The US, to be sure, may have had amply national security grounds to justify such espionage against an ally. But, by the same token, so may an ally have had national security grounds for using espionage to acquire secrets that US intelligence had intercepted from Iraq and Syria. For example, one target of Pollard espionage was the data that the US had obtained about Saddam Hussein's biological warfare capability. So two allies were illicitly attempting to obtain each other's intelligence secrets during a tense period in the Middle East. The only difference is that the US continues to keep one of the pawns involved in this game permanently incarcerated--as if he were a lone conspirator.

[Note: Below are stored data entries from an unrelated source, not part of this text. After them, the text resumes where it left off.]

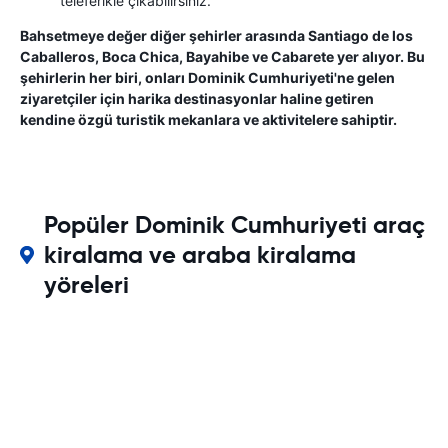
teleferikle çıkabilirsiniz.
Bahsetmeye değer diğer şehirler arasında Santiago de los
Caballeros, Boca Chica, Bayahibe ve Cabarete yer alıyor. Bu
şehirlerin her biri, onları Dominik Cumhuriyeti'ne gelen
ziyaretçiler için harika destinasyonlar haline getiren
kendine özgü turistik mekanlara ve aktivitelere sahiptir.
Popüler Dominik Cumhuriyeti araç
kiralama ve araba kiralama
yöreleri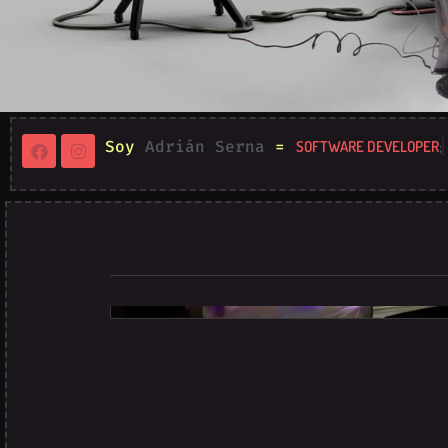
Soy
Adrián Serna
=
SOFTWARE DEVELOPER
;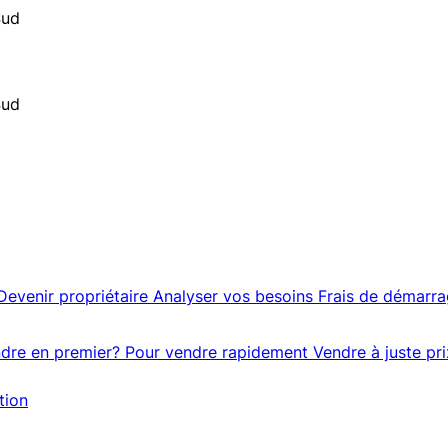
Sud
Sud
Devenir propriétaire
Analyser vos besoins
Frais de démarr
dre en premier?
Pour vendre rapidement
Vendre à juste pri
tion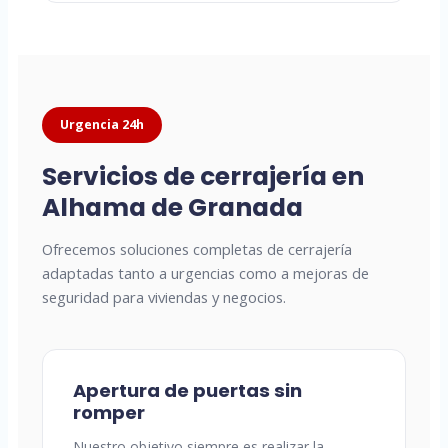
Urgencia 24h
Servicios de cerrajería en
Alhama de Granada
Ofrecemos soluciones completas de cerrajería
adaptadas tanto a urgencias como a mejoras de
seguridad para viviendas y negocios.
Apertura de puertas sin
romper
Nuestro objetivo siempre es realizar la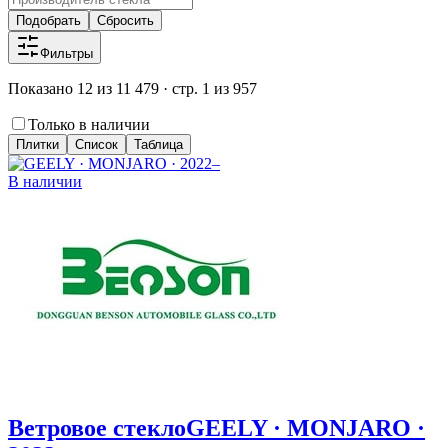
Подобрать
Сбросить
Фильтры
Показано 12 из 11 479 · стр. 1 из 957
Только в наличии
Плитки
Список
Таблица
В наличии
Ветровое стекло
GEELY · MONJARO ·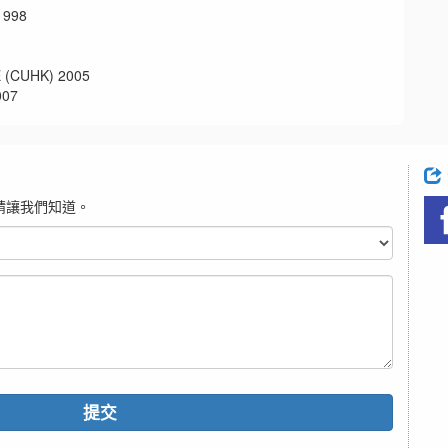
998
UHK) 2005
07
請讓我們知道。
提交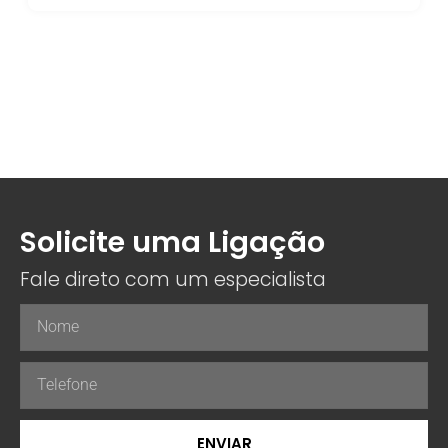
Solicite uma Ligação
Fale direto com um especialista
ENVIAR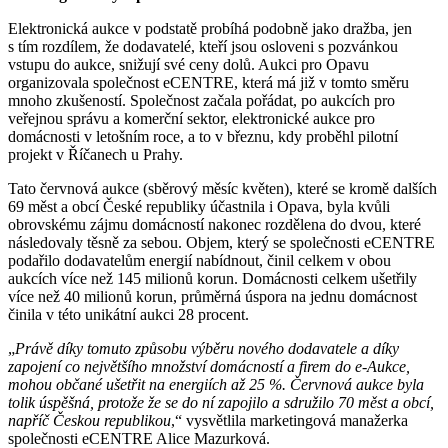
Elektronická aukce v podstatě probíhá podobně jako dražba, jen
s tím rozdílem, že dodavatelé, kteří jsou osloveni s pozvánkou
vstupu do aukce, snižují své ceny dolů. Aukci pro Opavu
organizovala společnost eCENTRE, která má již v tomto směru
mnoho zkušeností. Společnost začala pořádat, po aukcích pro
veřejnou správu a komerční sektor, elektronické aukce pro
domácnosti v letošním roce, a to v březnu, kdy proběhl pilotní
projekt v Říčanech u Prahy.
Tato červnová aukce (sběrový měsíc květen), které se kromě dalších
69 měst a obcí České republiky účastnila i Opava, byla kvůli
obrovskému zájmu domácností nakonec rozdělena do dvou, které
následovaly těsně za sebou. Objem, který se společnosti eCENTRE
podařilo dodavatelům energií nabídnout, činil celkem v obou
aukcích více než 145 milionů korun. Domácnosti celkem ušetřily
více než 40 milionů korun, průměrná úspora na jednu domácnost
činila v této unikátní aukci 28 procent.
„
Právě díky tomuto způsobu výběru nového dodavatele a díky
zapojení co největšího množství domácností a firem do e-Aukce,
mohou občané ušetřit na energiích až 25 %. Červnová aukce byla
tolik úspěšná, protože že se do ní zapojilo a sdružilo 70 měst a obcí,
napříč Českou republikou
,“ vysvětlila marketingová manažerka
společnosti eCENTRE Alice Mazurková.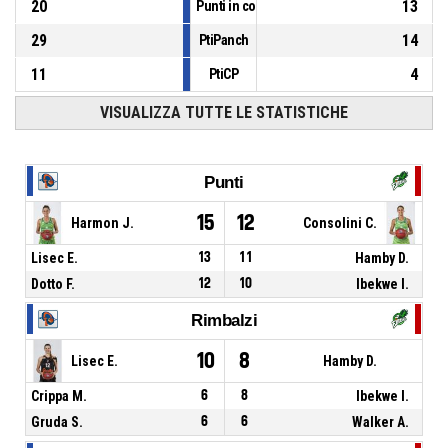
20
13
Punti in contropiede
29
14
PtiPanch
11
4
PtiCP
VISUALIZZA TUTTE LE STATISTICHE
Punti
15
12
Harmon J.
Consolini C.
Lisec E.
13
11
Hamby D.
Dotto F.
12
10
Ibekwe I.
Rimbalzi
10
8
Lisec E.
Hamby D.
Crippa M.
6
8
Ibekwe I.
Gruda S.
6
6
Walker A.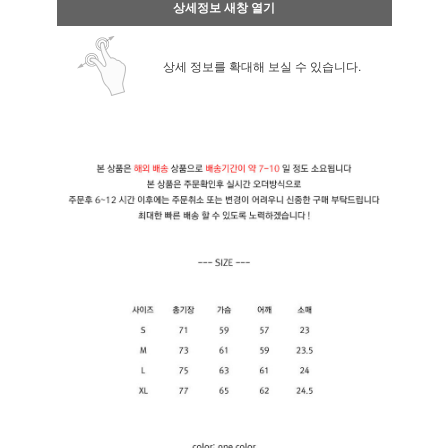
상세정보 새창 열기
상세 정보를 확대해 보실 수 있습니다.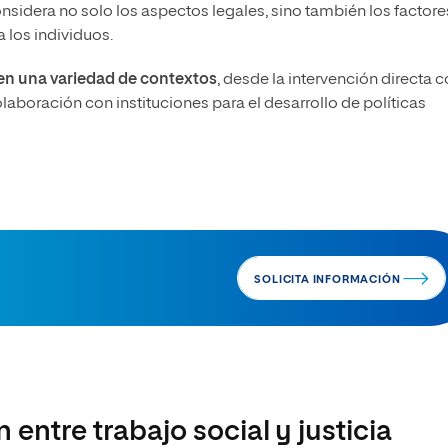
onsidera no solo los aspectos legales, sino también los factore
 los individuos.
 en una variedad de contextos
, desde la intervención directa 
laboración con instituciones para el desarrollo de políticas
SOLICITA INFORMACIÓN
 entre trabajo social y justicia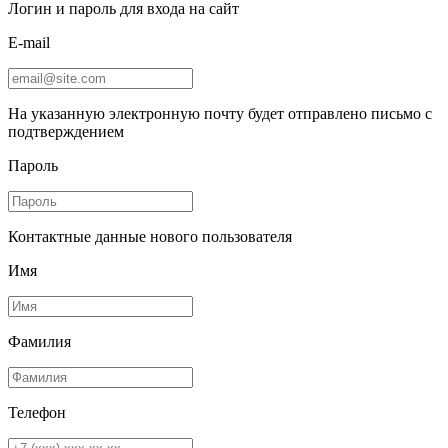
Логин и пароль для входа на сайт
E-mail
На указанную электронную почту будет отправлено письмо с
подтверждением
Пароль
Контактные данные нового пользователя
Имя
Фамилия
Телефон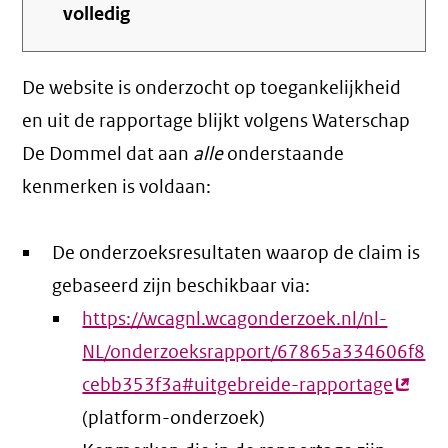
volledig
De website is onderzocht op toegankelijkheid
en uit de rapportage blijkt volgens Waterschap
De Dommel dat aan
alle
onderstaande
kenmerken is voldaan:
De onderzoeksresultaten waarop de claim is
gebaseerd zijn beschikbaar via:
https://wcagnl.wcagonderzoek.nl/nl-
NL/onderzoeksrapport/67865a334606f8
cebb353f3a#uitgebreide-rapportage
(exter
(platform-onderzoek)
link)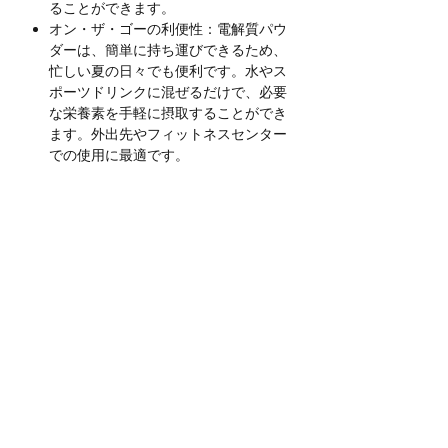
ることができます。
オン・ザ・ゴーの利便性：電解質パウ
ダーは、簡単に持ち運びできるため、
忙しい夏の日々でも便利です。水やス
ポーツドリンクに混ぜるだけで、必要
な栄養素を手軽に摂取することができ
ます。外出先やフィットネスセンター
での使用に最適です。
内容量
90g (30回分)
使用方法
本品３gをお水やお茶に混ぜてご使用く
注意事項
ださい。本品は無味無臭です、どの飲み
物に入れても味が変わることなくミネラ
使用量を必ず守ってご使用ください
ルの摂取ができます。
原材料
体に異常が現れた場合は直ちに使用を
中止し医療機関を当たってください
マグネシウムシトラート、塩（塩化ナト
本品はバランスの良い食事の代わりに
リウム）、L-グルタミン、クエン酸カリ
送料に関して
なるものではありません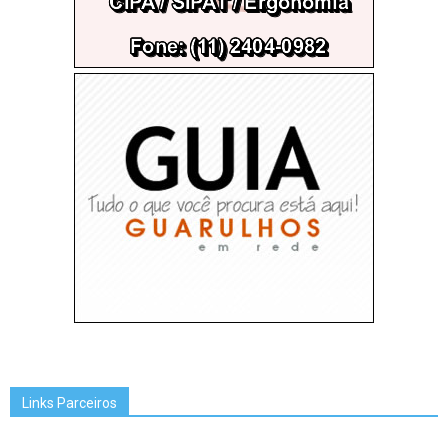
Links Parceiros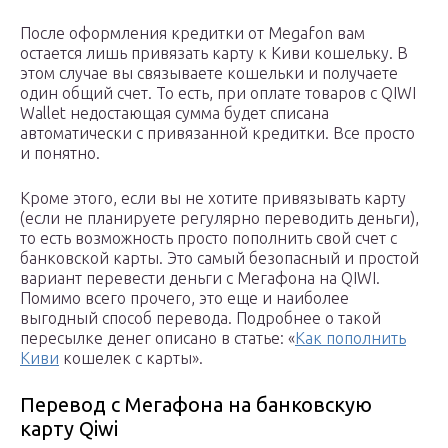
После оформления кредитки от Megafon вам
остается лишь привязать карту к Киви кошельку. В
этом случае вы связываете кошельки и получаете
один общий счет. То есть, при оплате товаров с QIWI
Wallet недостающая сумма будет списана
автоматически с привязанной кредитки. Все просто
и понятно.
Кроме этого, если вы не хотите привязывать карту
(если не планируете регулярно переводить деньги),
то есть возможность просто пополнить свой счет с
банковской карты. Это самый безопасный и простой
вариант перевести деньги с Мегафона на QIWI.
Помимо всего прочего, это еще и наиболее
выгодный способ перевода. Подробнее о такой
пересылке денег описано в статье: «
Как пополнить
Киви
кошелек с карты».
Перевод с Мегафона на банковскую
карту Qiwi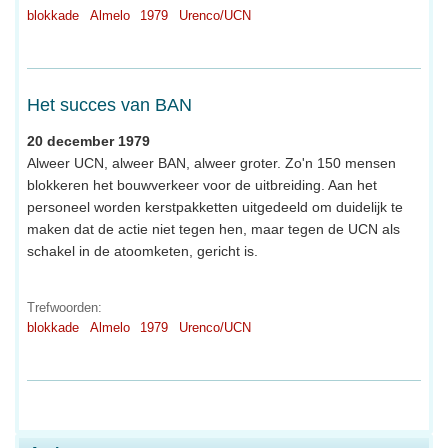
blokkade
Almelo
1979
Urenco/UCN
Het succes van BAN
20 december 1979
Alweer UCN, alweer BAN, alweer groter. Zo'n 150 mensen
blokkeren het bouwverkeer voor de uitbreiding. Aan het
personeel worden kerstpakketten uitgedeeld om duidelijk te
maken dat de actie niet tegen hen, maar tegen de UCN als
schakel in de atoomketen, gericht is.
Trefwoorden:
blokkade
Almelo
1979
Urenco/UCN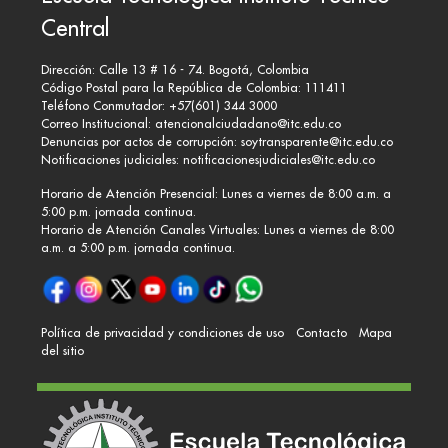
Central
Dirección: Calle 13 # 16 - 74. Bogotá, Colombia
Código Postal para la República de Colombia: 111411
Teléfono Conmutador: +57(601) 344 3000
Correo Institucional:
atencionalciudadano@itc.edu.co
Denuncias por actos de corrupción:
soytransparente@itc.edu.co
Notificaciones judiciales:
notificacionesjudiciales@itc.edu.co
Horario de Atención Presencial: Lunes a viernes de 8:00 a.m. a
5:00 p.m. jornada continua.
Horario de Atención Canales Virtuales: Lunes a viernes de 8:00
a.m. a 5:00 p.m. jornada continua.
Política de privacidad y condiciones de uso
Contacto
Mapa
del sitio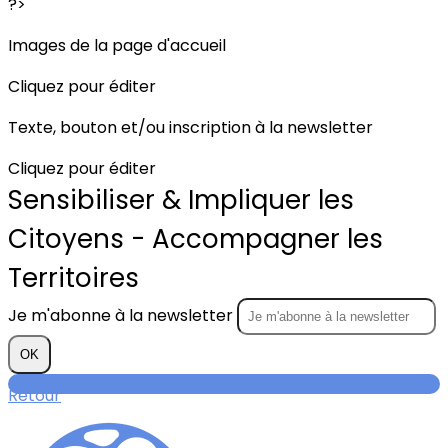
?>
Images de la page d'accueil
Cliquez pour éditer
Texte, bouton et/ou inscription à la newsletter
Cliquez pour éditer
Sensibiliser & Impliquer les
Citoyens - Accompagner les
Territoires
Je m'abonne à la newsletter
OK
Retour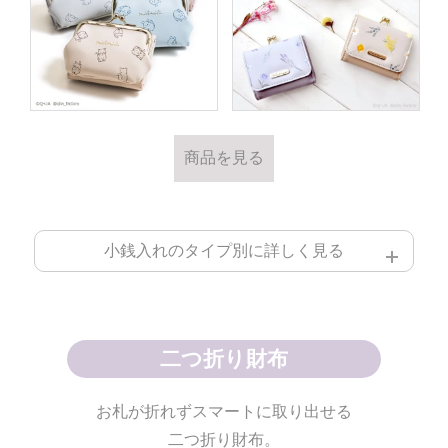
商品を見る
小銭入れのタイプ別に詳しく見る
二つ折り財布
お札が折れずスマートに取り出せる
二つ折り財布。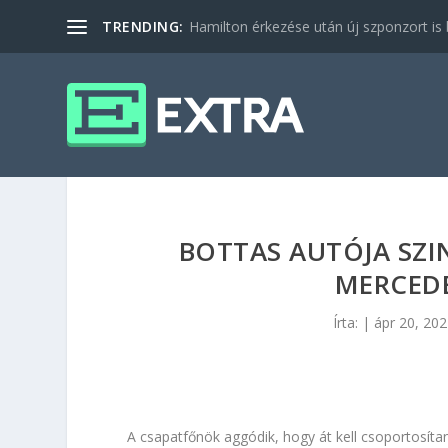
TRENDING:
Hamilton érkezése után új szponzort is b
BOTTAS AUTÓJA SZI
MERCEDE
Írta:
|
ápr 20, 20
A csapatfőnök aggódik, hogy át kell csoportosítan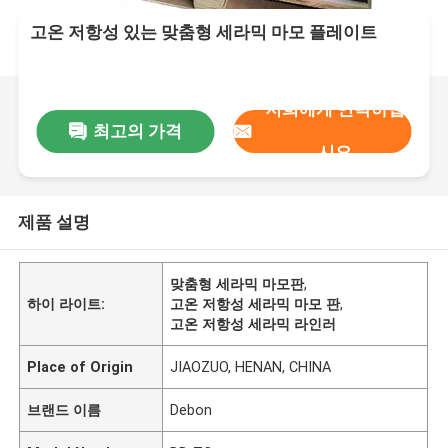
고온 저항성 있는 맞춤형 세라믹 마모 플레이트
저희에게 연락하십
최고의 가격
시오
제품 설명
맞춤형 세라믹 마모판
,
하이 라이트:
고온 저항성 세라믹 마모 판
,
고온 저항성 세라믹 라인러
Place of Origin
JIAOZUO, HENAN, CHINA
브랜드 이름
Debon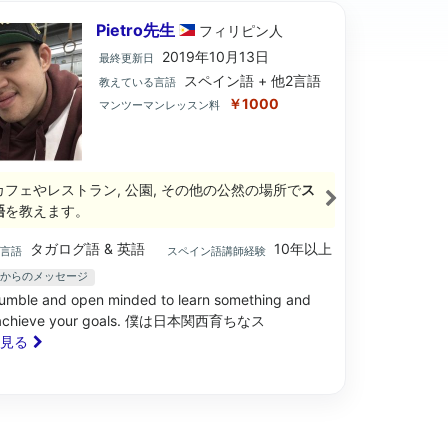
Pietro先生
フィリピン
人
2019年10月13日
最終更新日
スペイン語 + 他2言語
教えている言語
￥1000
マンツーマンレッスン料
カフェやレストラン, 公園, その他の公然の場所で
ス
語
を教えます。
タガログ語 & 英語
10年以上
ブ言語
スペイン語講師経験
o先生からのメッセージ
humble and open minded to learn something and
l achieve your goals. 僕は日本関西育ちなス
と見る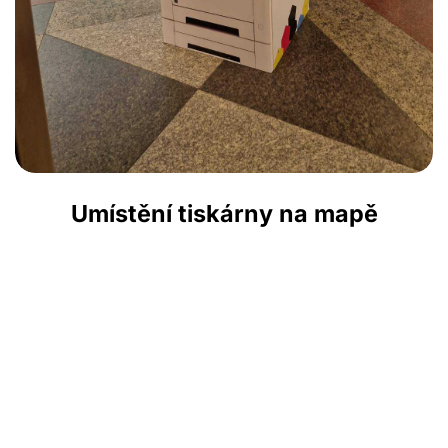
Umístění tiskárny na mapě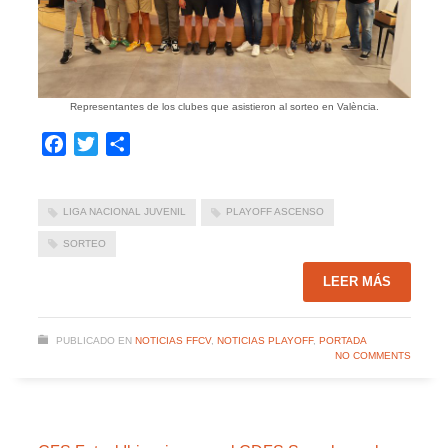
Representantes de los clubes que asistieron al sorteo en València.
Facebook
Twitter
Compartir
LIGA NACIONAL JUVENIL
PLAYOFF ASCENSO
SORTEO
LEER MÁS
PUBLICADO EN
NOTICIAS FFCV
,
NOTICIAS PLAYOFF
,
PORTADA
NO COMMENTS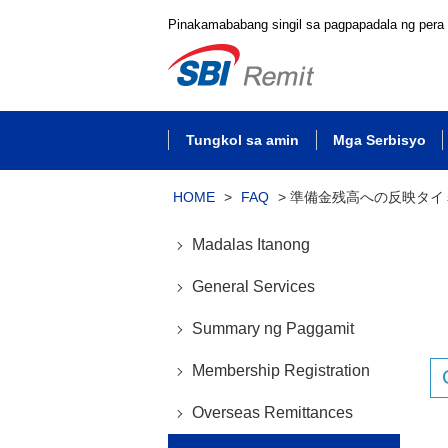
Pinakamababang singil sa pagpapadala ng pera
Tungkol sa amin
Mga Serbisyo
HOME
>
FAQ
>
準備金残高への反映タイ
Madalas Itanong
General Services
Summary ng Paggamit
Membership Registration
Overseas Remittances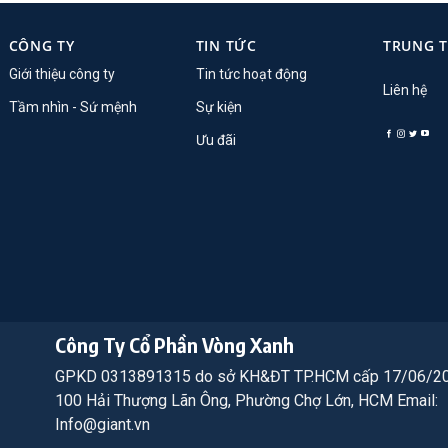
CÔNG TY
TIN TỨC
TRUNG 
Giới thiệu công ty
Tin tức hoạt động
Liên hệ
Tầm nhìn - Sứ mệnh
Sự kiện
Ưu đãi
Công Ty Cổ Phần Vòng Xanh
GPKD 0313891315 do sở KH&ĐT TP.HCM cấp 17/06/2
100 Hải Thượng Lãn Ông, Phường Chợ Lớn, HCM Email:
Info@giant.vn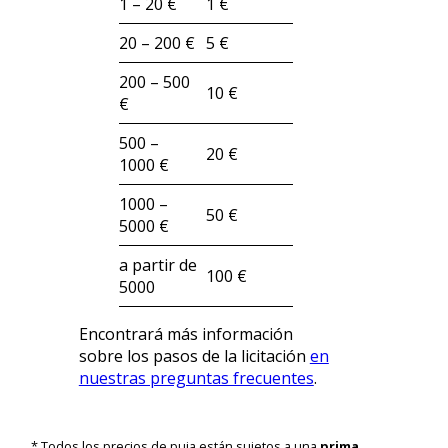
1 – 20 €
1 €
20 – 200 €
5 €
200 – 500
10 €
€
500 –
20 €
1000 €
1000 –
50 €
5000 €
a partir de
100 €
5000
Encontrará más información
sobre los pasos de la licitación
en
nuestras preguntas frecuentes
.
* Todos los precios de puja están sujetos a una
prima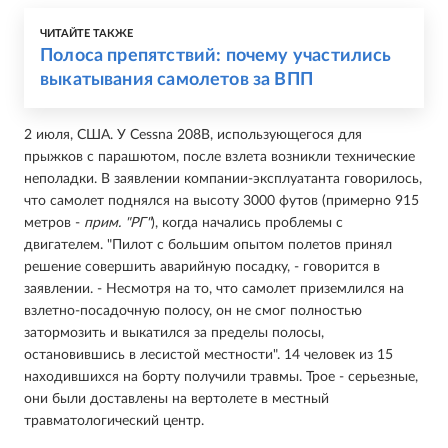
ЧИТАЙТЕ ТАКЖЕ
Полоса препятствий: почему участились
выкатывания самолетов за ВПП
2 июля, США. У Cessna 208B, использующегося для
прыжков с парашютом, после взлета возникли технические
неполадки. В заявлении компании-эксплуатанта говорилось,
что самолет поднялся на высоту 3000 футов (примерно 915
метров -
прим. "РГ"
), когда начались проблемы с
двигателем. "Пилот с большим опытом полетов принял
решение совершить аварийную посадку, - говорится в
заявлении. - Несмотря на то, что самолет приземлился на
взлетно-посадочную полосу, он не смог полностью
затормозить и выкатился за пределы полосы,
остановившись в лесистой местности". 14 человек из 15
находившихся на борту получили травмы. Трое - серьезные,
они были доставлены на вертолете в местный
травматологический центр.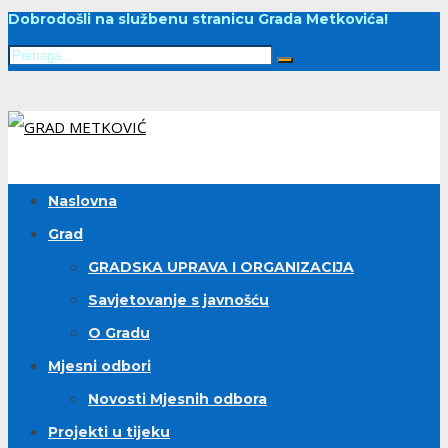
Dobrodošli na službenu stranicu Grada Metkovića!
Naslovna
Grad
GRADSKA UPRAVA I ORGANIZACIJA
Savjetovanje s javnošću
O Gradu
Mjesni odbori
Novosti Mjesnih odbora
Projekti u tijeku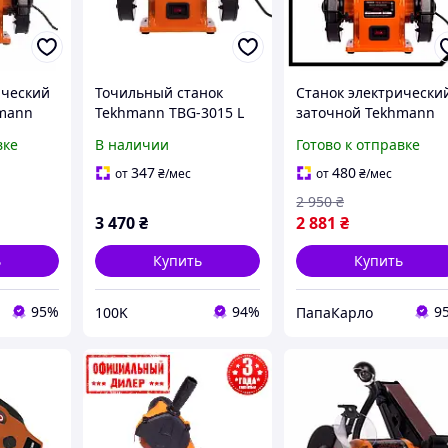
ический
Точильный станок
Станок электрически
hmann
Tekhmann TBG-3015 L
заточной Tekhmann
(0.3 кВт,
(850989)
PAK TBG-3015 L (0.3 кВ
вке
В наличии
Готово к отправке
150 мм)
347
480
от
₴
/мес
от
₴
/мес
2 950
₴
3 470
₴
2 881
₴
ь
Купить
Купить
95%
94%
9
100K
ПапаКарло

The passions surrounding this case now seem detached from reason. Consider, for example, the passion expressed by Pollard's prosecutor, Joseph diGenova when asked this December about the possibility of a Christmas pardon for Pollard. He told the New York Times "It is absolutely indefensible from either a legal or humanitarian standpoint to grant clemency to him" from his life sentence. Yet, diGenova himself had made the (unkept) deal not to ask for a life sentence for a life sentence--a deal which he would presumably not have brokered if he deemed it indefensible from both--a legal or humanitarian standpoint. Nor do diGenova, or other Pollard-haters, vent their passion against the principle behind the agent, or call for its permant punishment, which would be politically unacceptable (at least outside of the Buchanen camp). Pollard is their designated substitute.